A year ago, I was living in Al Widay, a small village near the fourth cataract of the Nile. I was there as part of a team carrying out salvage archaeology in an area threatened by flooding. A new dam was being built at the cataract, and nobody was sure at the time just how widespread the resulting flooding would be. Today, the village of Al Widay is under water.

Al Widay was already partially abandoned when we arrived. Many of the houses were empty, and some were already in ruins. Our team rented two houses that were adjoined by a common wall, which was torn down to create a single large house. We had a cook and two drivers on our team, and they occasionally made trips into the nearby town of Karima to buy supplies. One of the men who lived in the house across from ours cooked fresh bread and brought it to us every morning. Every day we got up early and had a breakfast of strong tea, English tea biscuits, bread, and cheese spread (La Vache Qui Rit, specifically). After that, we would gather our tools and head out into the field to work. Several men and boys from Al Widay and the surrounding villages came to work with us, and I soon had a small team that worked with me on a regular basis.

Although the work was fascinating, the most rewarding part of the experience for me was getting to know the people of the village and, in particular, learning to bridge the language gap. My Arabic was minimal at the beginning of the season, and most of the men spoke virtually no English. By the end of the season, I could hold fully functional conversations in Arabic (with a healthy dose of pantomime and a lot of patience and understanding from my team).

One of the people who made the greatest impression on me was a little girl who lived in the house across from us. She was a tiny, pretty ten-year-old, and she ruled the other children of the village with an iron fist. She attempted (with a certain amount of success) to extend her jurisdiction to include the archaeological team, as well. At one point she ran into me in the dig house wearing shorts (I had actually zipped off the bottoms of a pair of cargo pants), and she very disapprovingly demanded to know where the rest of my pants had gone.
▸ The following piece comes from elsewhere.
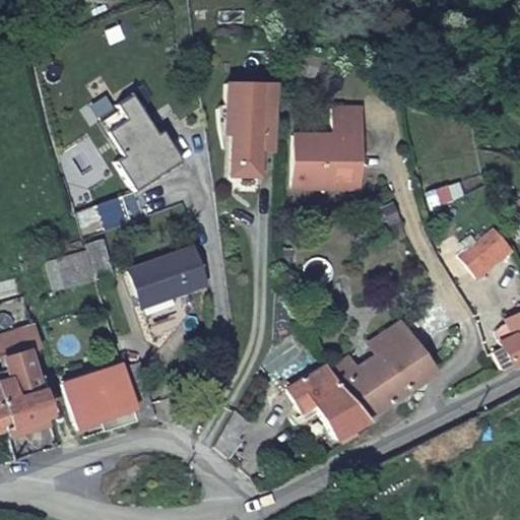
[(360,95),(332,94),(331,125),(291,123),(290,177),(358,179),(358,158),(353,158),(349,153),(348,146),(354,141),(359,141),(360,95)]
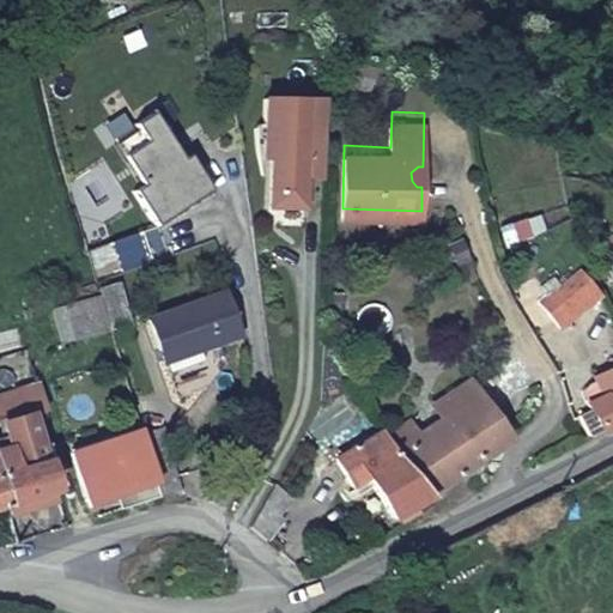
[(147,184),(139,192),(162,226),(216,190),(194,156),(187,159),(175,140),(158,113),(140,123),(143,129),(121,143),(147,184)]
In the evenings, people would gather outside the house to smoke shisha, play music, and chat. The night sky was the clearest I have ever seen. The Milky Way was a giant smear across the sky. The nights were cool and breezy, and we slept on cots in the open-air house, protected by small mosquito tents. Sometimes at night we'd hear mysterious noises in the desert - stray camels, cats, or wild dogs howling in the distance.
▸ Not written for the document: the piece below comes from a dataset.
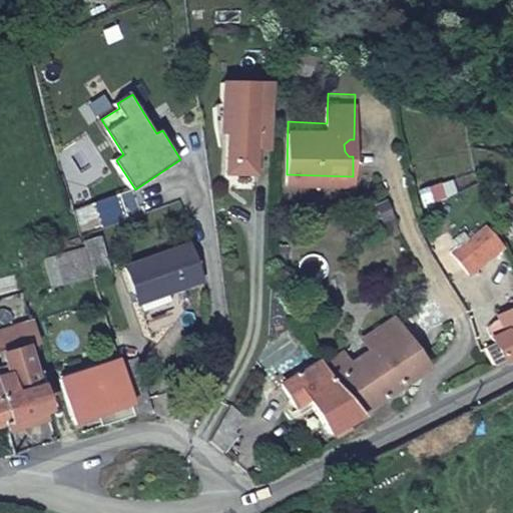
[(233,165),(233,185),(255,185),(257,166),(273,167),(273,103),(223,103),(222,123),(227,123),(227,150),(227,165),(233,165)]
Night was when I'd miss home the most. But right now I wouldn't mind going back for a night, and sleeping out in the endless desert under a million glittering stars, knowing that I would wake up early in the morning to hot tea and a day of dry and dusty work. Most of all, I would love to see the people of Al Widay again.

Akhayati Akhayati
22-25, F
3 Responses Feb 18, 2009

My roots go back to near the 4th cataract in Marawi. I first visited Marawi in 2010. After you did. It is just as you described.. Shukran Jazelan! Inshalla tajina tani
Thank you and visit us again.

Hi happyy Yes, I spent a couple weeks in Khartoum and had a great time there! I miss it, and would love to go back.

hey there,im glad that u had agreat time there but apart from alwadi have u gone to other cities,,may b da capital? did u notice how wellcoming da ppl r??